On the day of the attacks, Anders Breivik electronically distributed a compendium of texts entitled 2083: A European Declaration of Independence, describing his militant ideology. In them, he stated his opposition to Islam and blamed feminism for a European “cultural suicide.” The text called for the deportation of all Muslims from Europe and Breivik wrote that his main motive for the attacks was to publicize his manifesto.
Two teams of court-appointed forensic psychiatrists examined Anders Breivik before his trial. The first team diagnosed Breivik with paranoid schizophrenia but after this initial finding was criticized, a second evaluation concluded that he was not psychotic during the attacks but did have narcissistic personality disorder.
His trial began on 16 April 2012, with closing arguments made on 22 June 2012. On 24 August 2012, Oslo District Court delivered its verdict, finding Breivik sane and guilty of murdering 77 people. He was sentenced to 21 years in prison, in a form of preventive detention that required a minimum of 10 years incarceration and the possibility of one or more extensions for as long as he is deemed a danger to society. This is the maximum penalty in Norway. Breivik announced that he did not recognize the legitimacy of the court and therefore did not accept its decision—he claimed he “cannot” appeal because this would legitimize the authority of the Oslo District Court. In 2016, Breivik sued the Norwegian Correctional Service, claiming that his solitary confinement violated his human rights. Subsequent court ruling found that his rights had not been violated, despite an earlier ruling, and in June 2017, Breivik filed a complaint with the European Court of Human Rights, which dismissed his case in June 2018.
Since his imprisonment, Breivik has identified himself as a fascist and a Nazi, who practices Odinism and uses counter-jihadist rhetoric to support ethno-nationalists.
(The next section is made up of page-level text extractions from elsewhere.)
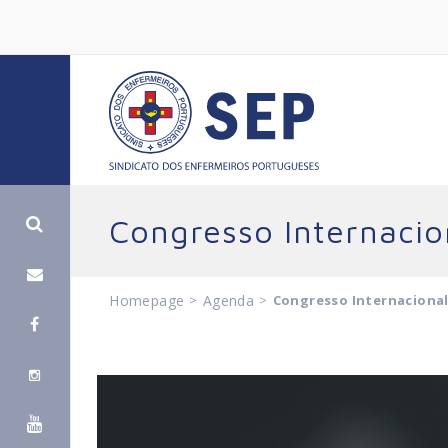
Congresso Internaci
Homepage
>
Agenda
>
Congresso Internaciona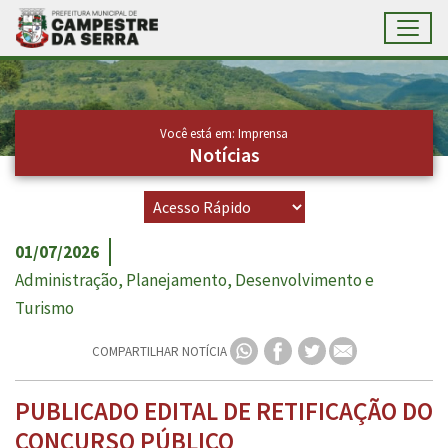
Toggl
Ir para conteúdo principal
Conteúdo Principal
Você está em: Imprensa
Notícias
01/07/2026
Administração, Planejamento, Desenvolvimento e
Turismo
COMPARTILHAR NOTÍCIA
PUBLICADO EDITAL DE RETIFICAÇÃO DO
CONCURSO PÚBLICO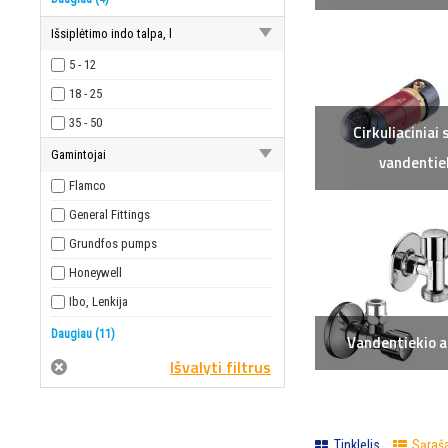
Slėgio redukciniai vožtuvai
Išsiplėtimo indo talpa, l
Termostatiniai pamaišymo vožtuvai
5 - 12
Vandentiekio armatūra
18 - 25
35 - 50
Cirkuliaciniai 
Gamintojai
vandentie
Flamco
General Fittings
Grundfos pumps
Honeywell
Ibo, Lenkija
Keletas gamintojų 3
Daugiau (11)
Vandentiekio 
KSB
Manta ecologica
Pribus
Tinklelis
Sąraš
Regulus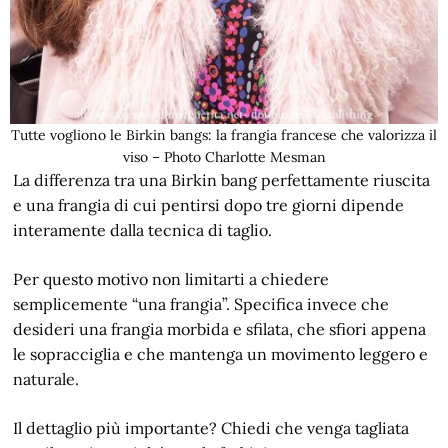
Tutte vogliono le Birkin bangs: la frangia francese che valorizza il
viso – Photo Charlotte Mesman
La differenza tra una Birkin bang perfettamente riuscita
e una frangia di cui pentirsi dopo tre giorni dipende
interamente dalla tecnica di taglio.
Per questo motivo non limitarti a chiedere
semplicemente “una frangia”. Specifica invece che
desideri una frangia morbida e sfilata, che sfiori appena
le sopracciglia e che mantenga un movimento leggero e
naturale.
Il dettaglio più importante? Chiedi che venga tagliata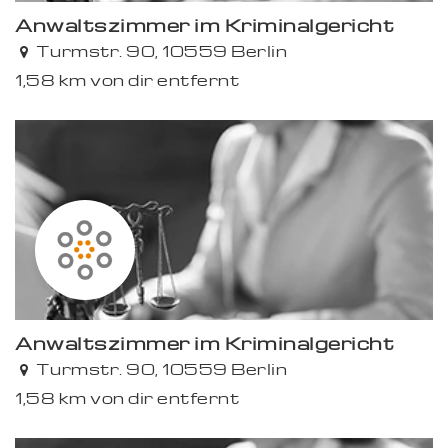
Anwaltszimmer im Kriminalgericht
Turmstr. 90, 10559 Berlin
1,58 km von dir entfernt
Anwaltszimmer im Kriminalgericht
Turmstr. 90, 10559 Berlin
1,58 km von dir entfernt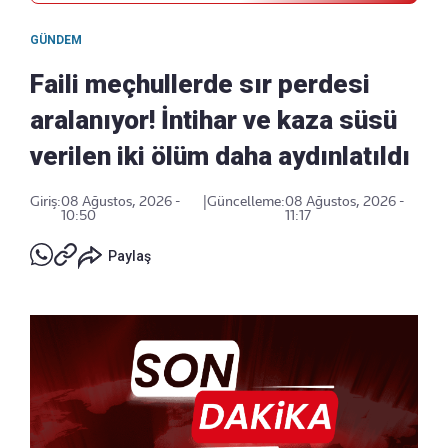
GÜNDEM
Faili meçhullerde sır perdesi
aralanıyor! İntihar ve kaza süsü
verilen iki ölüm daha aydınlatıldı
Giriş:
08 Ağustos, 2026 -
|
Güncelleme:
08 Ağustos, 2026 -
10:50
11:17
Paylaş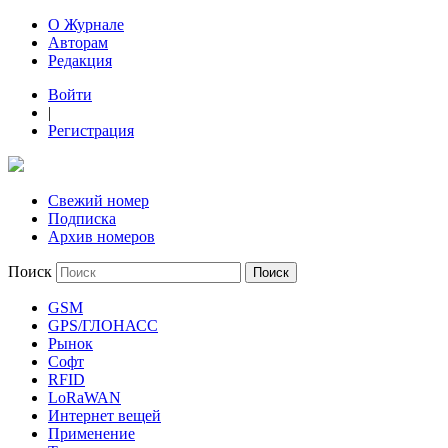
О Журнале
Авторам
Редакция
Войти
|
Регистрация
Свежий номер
Подписка
Архив номеров
Поиск
GSM
GPS/ГЛОНАСС
Рынок
Софт
RFID
LoRaWAN
Интернет вещей
Применение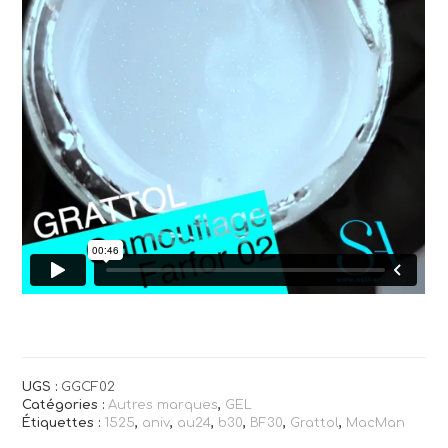
UGS :
GGCF02
Catégories :
Autres marques
,
GEL
Étiquettes :
1525
,
aniv
,
au24
,
b30
,
BF30
,
Grattol
,
MacMan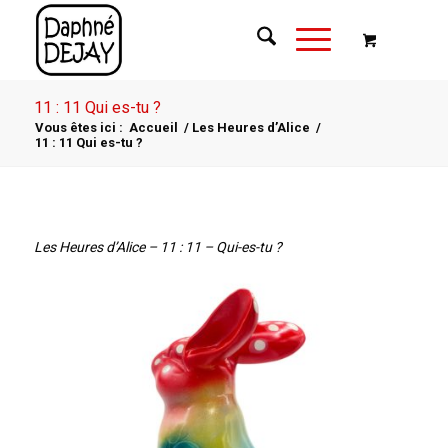
11 : 11 Qui es-tu ?
Vous êtes ici :
Accueil
/
Les Heures d’Alice
/
11 : 11 Qui es-tu ?
Les Heures d’Alice – 11 : 11 – Qui-es-tu ?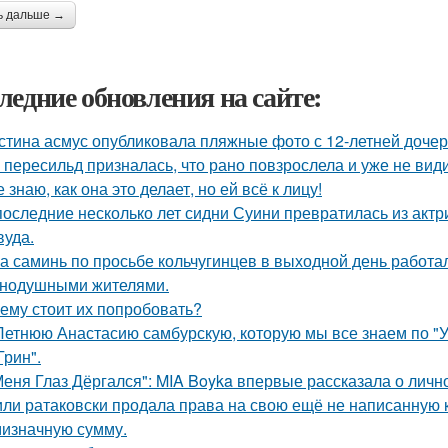
ь дальше →
ледние обновления на сайте:
стина асмус опубликовала пляжные фото с 12-летней дочер
 пересильд призналась, что рано повзрослела и уже не види
е знаю, как она это делает, но ей всё к лицу!
последние несколько лет сидни Суини превратилась из актр
вуда.
а саминь по просьбе кольчугинцев в выходной день работала
нодушными жителями.
ему стоит их попробовать?
Летнюю Анастасию самбурскую, которую мы все знаем по "У
Грин".
Меня Глаз Дёргался": MIA Boyka впервые рассказала о личн
ли ратаковски продала права на свою ещё не написанную кн
мизначную сумму.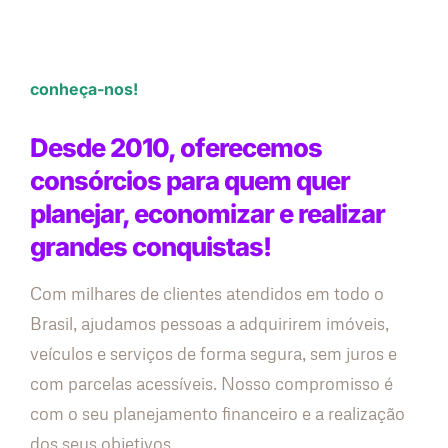
conheça-nos!
Desde 2010, oferecemos
consórcios para quem quer
planejar, economizar e realizar
grandes conquistas!
Com milhares de clientes atendidos em todo o
Brasil, ajudamos pessoas a adquirirem imóveis,
veículos e serviços de forma segura, sem juros e
com parcelas acessíveis. Nosso compromisso é
com o seu planejamento financeiro e a realização
dos seus objetivos.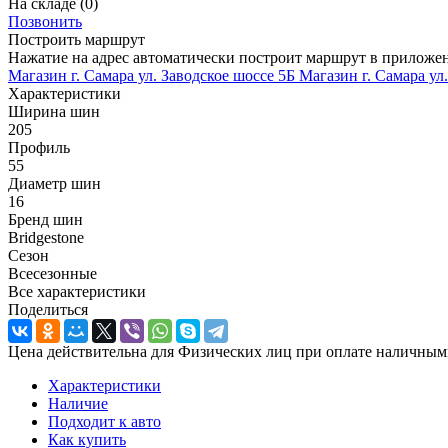
На складе
(0)
Позвонить
Построить маршрут
Нажатие на адрес автоматически построит маршрут в приложе
Магазин г. Самара ул. Заводское шоссе 5Б
Магазин г. Самара ул
Характеристики
Ширина шин
205
Профиль
55
Диаметр шин
16
Бренд шин
Bridgestone
Сезон
Всесезонные
Все характеристики
Поделиться
Цена действительна для Физических лиц при оплате наличным
Характеристики
Наличие
Подходит к авто
Как купить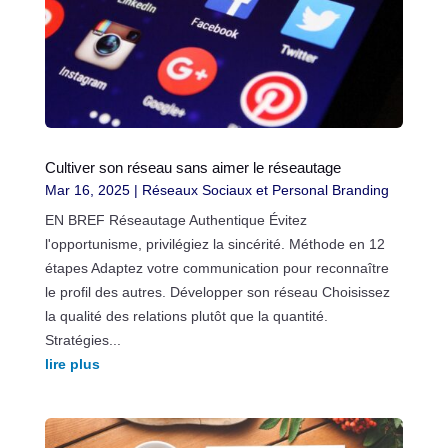
Cultiver son réseau sans aimer le réseautage
Mar 16, 2025
|
Réseaux Sociaux et Personal Branding
EN BREF Réseautage Authentique Évitez
l'opportunisme, privilégiez la sincérité. Méthode en 12
étapes Adaptez votre communication pour reconnaître
le profil des autres. Développer son réseau Choisissez
la qualité des relations plutôt que la quantité.
Stratégies...
lire plus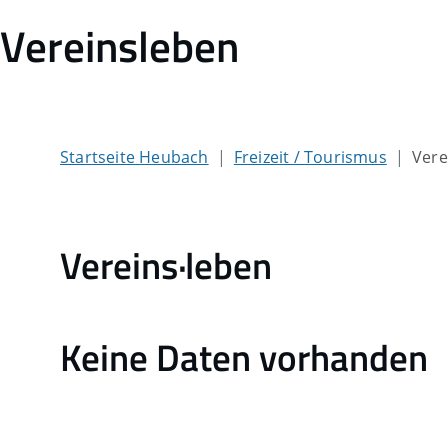
Vereinsleben
Startseite Heubach
Freizeit / Tourismus
Vere
Vereins·leben
Keine Daten vorhanden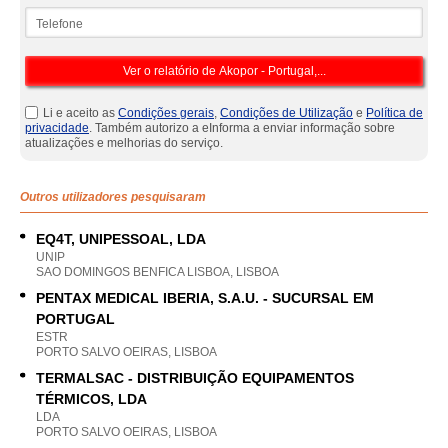
Telefone
Li e aceito as
Condições gerais
,
Condições de Utilização
e
Política de
privacidade
. Também autorizo a eInforma a enviar informação sobre
atualizações e melhorias do serviço.
Outros utilizadores pesquisaram
EQ4T, UNIPESSOAL, LDA
UNIP
SAO DOMINGOS BENFICA LISBOA, LISBOA
PENTAX MEDICAL IBERIA, S.A.U. - SUCURSAL EM
PORTUGAL
ESTR
PORTO SALVO OEIRAS, LISBOA
TERMALSAC - DISTRIBUIÇÃO EQUIPAMENTOS
TÉRMICOS, LDA
LDA
PORTO SALVO OEIRAS, LISBOA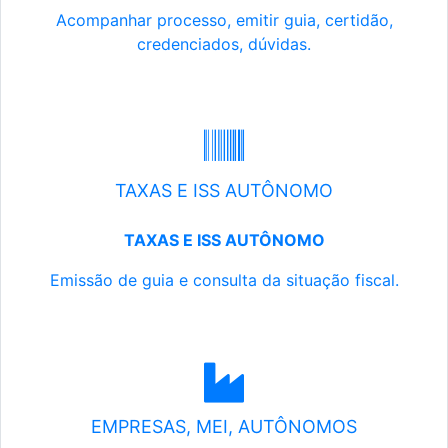
Acompanhar processo, emitir guia, certidão,
credenciados, dúvidas.
TAXAS E ISS AUTÔNOMO
TAXAS E ISS AUTÔNOMO
Emissão de guia e consulta da situação fiscal.
EMPRESAS, MEI, AUTÔNOMOS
The Freeway Phantom is an unidentified serial killer who was active in Washington, D.C. from April 1971 through September 1972.
The Freeway Phantom case has seen a myriad of investigators and garnered much interest over the years. Numerous investigative tips came from the general public by a telephone hotline operated by the Metropolitan Police Department of the District of Columbia (MPDC) and information also came by way of the mail. All these leads were investigated to their logical conclusion. Some leads were easily proven not to be viable, while others required substantial investigation. The investigation was conducted by a law enforcement task force that included Detectives from the MPDC Homicide and Sex Squads, investigators from Prince George’s County and Montgomery County, Maryland, Maryland State Police, and the Federal Bureau of Investigation (FBI).